■ Reading passage ■
----
As we started looking at various places we wanted to visit, we also developed more questions about whether they would be available during the months next summer when we planned on going. At a couple of places we learned that options were already starting to disappear. So a certain amount of panic set in and we decided that we needed to beat the crowds and get our reservations in as soon as possible.



As a first step, we broke the trip out into ‘legs’ or segments. I find this extremely helpful because it allowed me to focus on just a few locations and what might be the best way to get to them, see them, and get on to the next segment. Each segment could be planned separately and then they could be tied together into one master itinerary. In the case of the Alaska trip, geography quickly broke the trip up into four different sections based on where each of the parks was located and how you can get to them. (Remember that roads actually connect very few Alaskan communities. Most of the smaller towns can only be reached by sea or air - or maybe dog team.



The first region is the panhandle - the small, coastal strip that runs down the west side of British Columbia. There are three parks on my bucket list in that region - Sitka NHP, Klondike Goldrush NHP, and Glacier Bay National Park. There is a small road coming in from Canada that connects to Skagway, Alaska (the site for Klondike - Goldrush), but neither of the other two parks are on any road and are impossible to drive to. The customary travel to any of these sites is by ferry (water), or air-taxi (air). So renting a car for this segment was useless and I started looking into ferry and air taxi arrangements.
----
■ Material provided ■

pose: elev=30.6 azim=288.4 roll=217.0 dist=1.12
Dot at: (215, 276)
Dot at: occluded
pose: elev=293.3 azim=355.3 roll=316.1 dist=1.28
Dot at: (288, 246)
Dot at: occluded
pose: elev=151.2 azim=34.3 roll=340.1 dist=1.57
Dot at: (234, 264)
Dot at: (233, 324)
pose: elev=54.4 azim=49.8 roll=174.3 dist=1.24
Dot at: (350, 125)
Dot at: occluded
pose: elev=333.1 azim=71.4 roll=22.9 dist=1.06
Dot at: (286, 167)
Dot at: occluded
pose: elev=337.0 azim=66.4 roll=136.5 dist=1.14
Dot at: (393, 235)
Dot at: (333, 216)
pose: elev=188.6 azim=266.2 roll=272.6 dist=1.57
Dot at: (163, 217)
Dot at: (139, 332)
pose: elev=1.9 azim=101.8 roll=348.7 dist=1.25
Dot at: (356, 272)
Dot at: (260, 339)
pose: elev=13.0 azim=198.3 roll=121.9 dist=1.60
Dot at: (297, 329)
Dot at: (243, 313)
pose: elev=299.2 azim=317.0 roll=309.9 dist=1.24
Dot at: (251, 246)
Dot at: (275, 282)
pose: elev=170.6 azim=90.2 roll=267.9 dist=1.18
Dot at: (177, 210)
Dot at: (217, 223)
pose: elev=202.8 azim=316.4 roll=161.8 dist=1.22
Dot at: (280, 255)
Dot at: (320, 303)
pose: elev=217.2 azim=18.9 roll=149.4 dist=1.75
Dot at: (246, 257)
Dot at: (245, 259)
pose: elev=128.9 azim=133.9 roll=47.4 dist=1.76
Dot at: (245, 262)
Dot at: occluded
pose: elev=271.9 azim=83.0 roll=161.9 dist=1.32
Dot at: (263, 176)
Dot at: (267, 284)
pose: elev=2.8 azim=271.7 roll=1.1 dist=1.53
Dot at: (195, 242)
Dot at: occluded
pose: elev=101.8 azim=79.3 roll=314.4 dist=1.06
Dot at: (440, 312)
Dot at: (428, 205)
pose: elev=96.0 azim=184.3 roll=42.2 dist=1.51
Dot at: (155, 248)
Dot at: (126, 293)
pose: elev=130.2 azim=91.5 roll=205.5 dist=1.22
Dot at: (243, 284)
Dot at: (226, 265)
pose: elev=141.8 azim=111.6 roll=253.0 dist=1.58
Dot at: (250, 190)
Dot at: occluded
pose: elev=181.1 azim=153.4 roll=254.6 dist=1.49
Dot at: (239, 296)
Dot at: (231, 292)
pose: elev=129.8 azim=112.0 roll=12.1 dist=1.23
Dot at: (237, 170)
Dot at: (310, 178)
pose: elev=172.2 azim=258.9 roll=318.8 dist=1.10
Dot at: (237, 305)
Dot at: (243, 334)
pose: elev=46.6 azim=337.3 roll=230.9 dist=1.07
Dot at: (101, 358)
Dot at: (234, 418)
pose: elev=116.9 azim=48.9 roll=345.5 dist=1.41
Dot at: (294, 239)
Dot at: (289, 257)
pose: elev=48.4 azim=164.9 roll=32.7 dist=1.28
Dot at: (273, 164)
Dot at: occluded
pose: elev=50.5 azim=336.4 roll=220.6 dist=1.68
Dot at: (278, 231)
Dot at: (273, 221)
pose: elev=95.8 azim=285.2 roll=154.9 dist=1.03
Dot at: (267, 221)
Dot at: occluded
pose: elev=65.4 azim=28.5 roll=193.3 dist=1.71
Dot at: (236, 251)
----
■ Set task 1 ■
Write out the part of the passage on planning the Alaska trip that opens with the words "The first region" and closes with "air taxi arrangements.".
■ Set task 2 ■
Pick up the passage on planning the Alaska trip after its last sentence and write what comes next.
The listing has no connection to the passage on planning the Alaska trip.

■ Exercise result 1 ■
The first region is the panhandle - the small, coastal strip that runs down the west side of British Columbia. There are three parks on my bucket list in that region - Sitka NHP, Klondike Goldrush NHP, and Glacier Bay National Park. There is a small road coming in from Canada that connects to Skagway, Alaska (the site for Klondike - Goldrush), but neither of the other two parks are on any road and are impossible to drive to. The customary travel to any of these sites is by ferry (water), or air-taxi (air). So renting a car for this segment was useless and I started looking into ferry and air taxi arrangements.

■ Exercise result 2 ■
The ‘ferry’ is a set of boats that transport passengers, and vehicles, over the Alaska Maritime Highway, a set of routes connecting Alaskan coastal towns. Now traveling on a ferry through these waters has to be a unique way to see these parts. The downside is that it takes quite a bit longer than to fly. And, importantly, is that you are bound to the ferry schedule. After looking up the ferry schedule, I realized that the ferries do not necessarily run every day; in fact, service to some towns might be only once a week! Oh, and next summer’s ferry schedule won’t be ready until this December, so you can make plans based on this year’s schedule just assuming that they won’t change the schedule much. What are the odds?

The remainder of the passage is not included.